■ Reading text
There are lots of great things about being a mystery writer, but one of the best is watching people’s reactions when you tell them that you kill people for fun. Most mystery lovers are in on the joke, but it’s fun when someone’s eyes go wide as they wonder whether or not you’re actually dangerous.
The good news is, you don’t have to write a mystery novel to be mysterious. Here are some strategies that anyone can employ to keep a co-worker guessing or get neighbors to keep their distance.
Speak with a faint accent. Just enough so that the person you’re talking to isn’t sure if you have an accent or not and would feel rude asking. If they do ask, say no and quickly change the subject.
Wear a cape. Dr. Strange. Dracula. Harry Potter. Goldy Gopher. They all understand the power of the cape. There’s no telling what you could be doing under there.
Collect unidentifiable things in jars. (I still have flashbacks to the glassed-in case along the back wall of science class.) When someone nervously asks you what’s in the jars, offer them tea by way of response.
Trade in your Toyota Corolla. My neighbor’s boyfriend drives an oversized windowless van that had everyone talking as soon as he moved in. Some people thought a family was living in it. Others thought he was selling drugs out of it. Turns out he was using it for an office. Not the van type? Get a Batmobile.

■ Dataset extract

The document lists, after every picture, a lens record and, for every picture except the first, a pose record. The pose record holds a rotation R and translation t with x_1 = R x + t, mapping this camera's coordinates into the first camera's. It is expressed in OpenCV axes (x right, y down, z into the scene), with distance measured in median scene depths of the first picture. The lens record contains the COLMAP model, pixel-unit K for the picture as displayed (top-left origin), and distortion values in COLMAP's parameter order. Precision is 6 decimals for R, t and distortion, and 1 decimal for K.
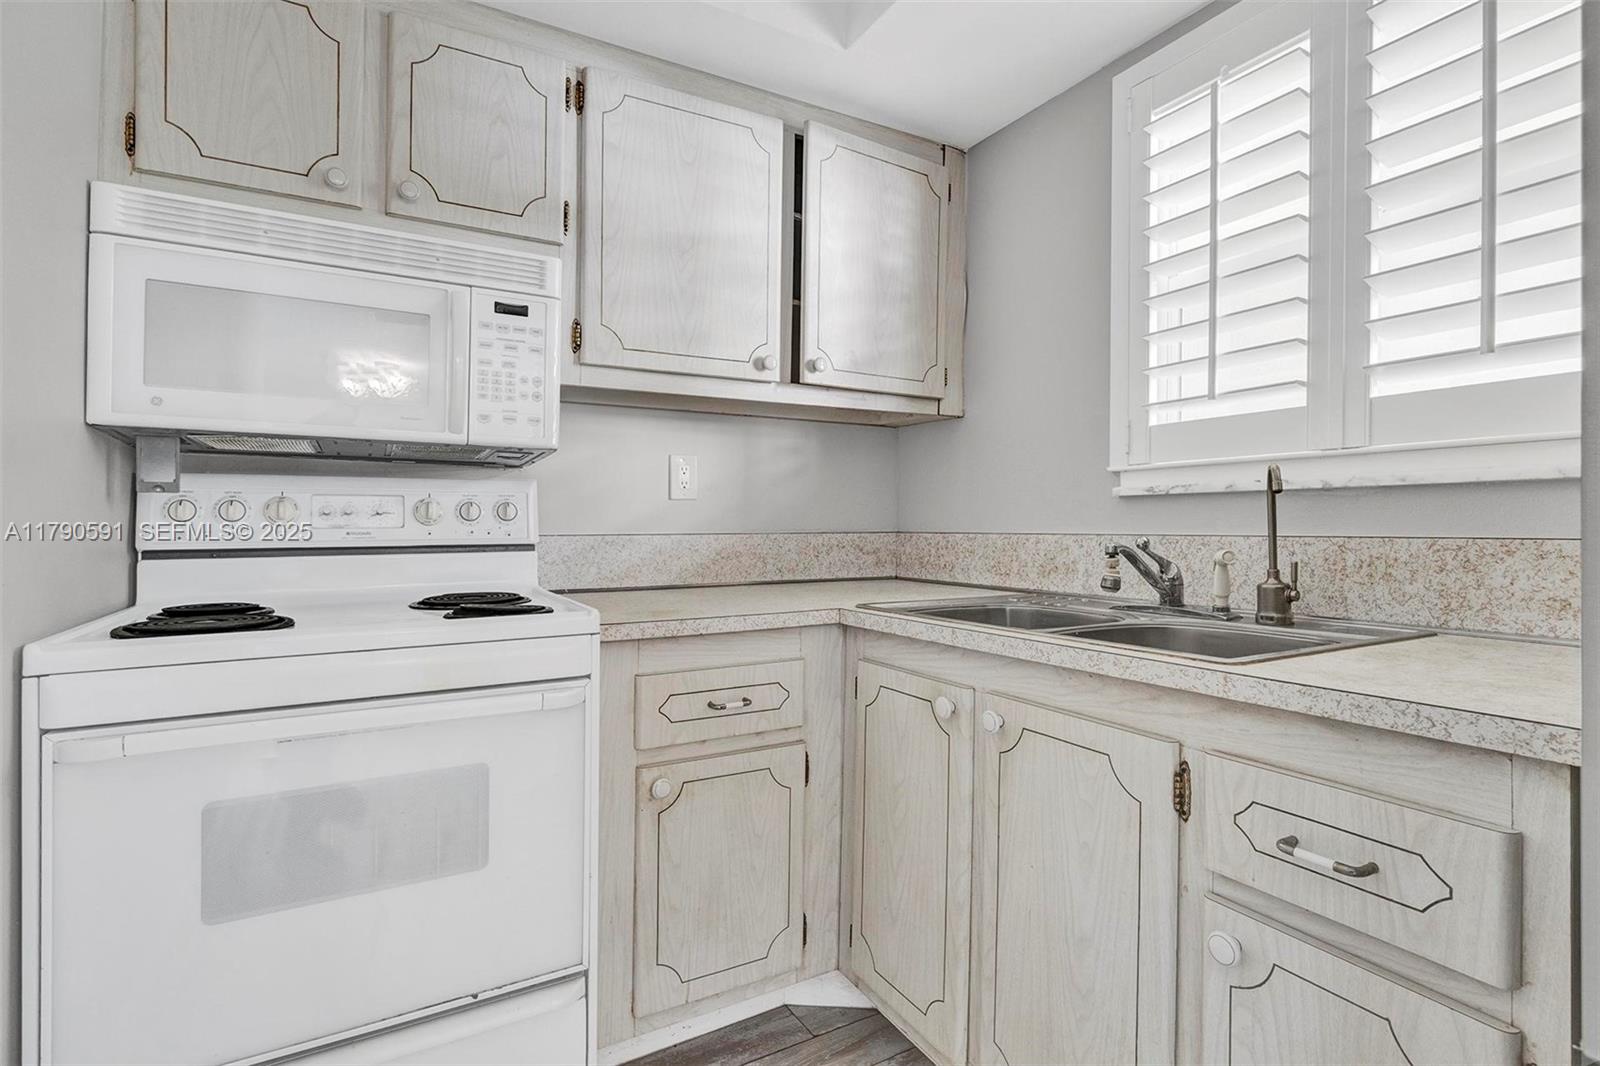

■ Exercise requirements
In the piece on seeming mysterious, what did the neighbor's boyfriend turn out to use his oversized windowless van for?

■ Result
He was using it for an office.